>>

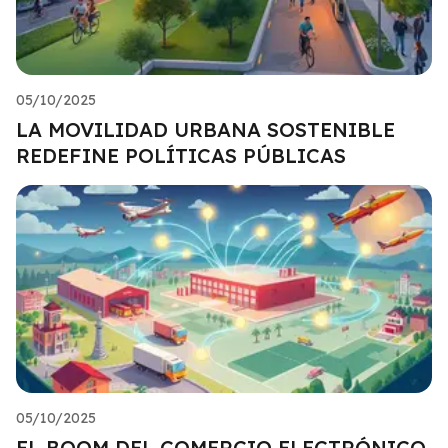
05/10/2025
LA MOVILIDAD URBANA SOSTENIBLE
REDEFINE POLÍTICAS PÚBLICAS
05/10/2025
EL BOOM DEL COMERCIO ELECTRÓNICO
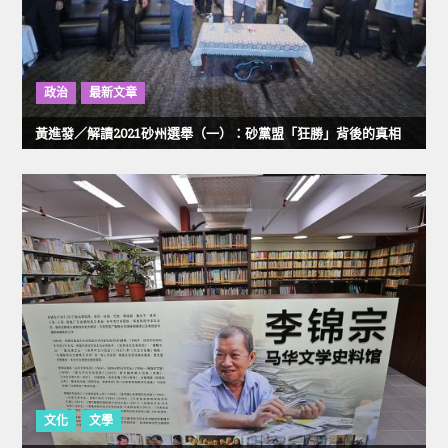
政治
最新文章
黃進發／解讀2021砂州選舉（一）：砂黨盟「狂勝」背後的真相
文化
文學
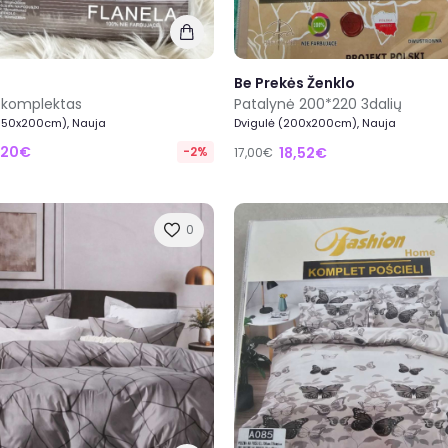
Be Prekės Ženklo
 komplektas
Patalynė 200*220 3dalių
(150x200cm), Nauja
Dvigulė (200x200cm), Nauja
,20€
-2%
18,52€
17,00€
0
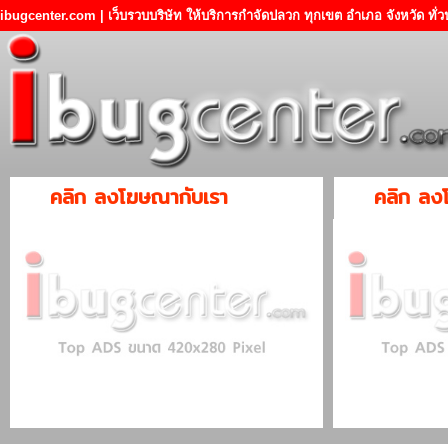
ibugcenter.com | เว็บรวบบริษัท ให้บริการกำจัดปลวก ทุกเขต อำเภอ จังหวัด ทั
คลิก ลงโฆษณากับเรา
คลิก ลง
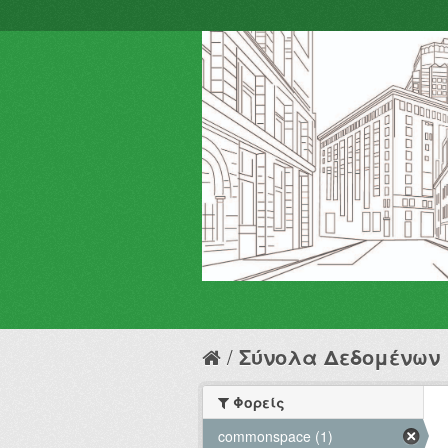
Σύνολα Δεδομένων
Φορείς
commonspace (1)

<<

> **Exercise aim**:
Please write out again the text read from all of the records above, line for line and unchanged, leaving the pictures out of your answer.

> **Expected answer**:
05/10/2025
LA MOVILIDAD URBANA SOSTENIBLE
REDEFINE POLÍTICAS PÚBLICAS
05/10/2025
EL BOOM DEL COMERCIO ELECTRÓNICO
政治
最新文章
黃進發／解讀2021砂州選舉（一）：砂黨盟「狂勝」背後的真相
文化
文學
Be Prekės Ženklo
 komplektas
Patalynė 200*220 3dalių
(150x200cm), Nauja
Dvigulė (200x200cm), Nauja
,20€
-2%
18,52€
17,00€
0
ibugcenter.com | เว็บรวบบริษัท ให้บริการกำจัดปลวก ทุกเขต อำเภอ จังหวัด ทั
คลิก ลงโฆษณากับเรา
คลิก ลง
Σύνολα Δεδομένων
Φορείς
commonspace (1)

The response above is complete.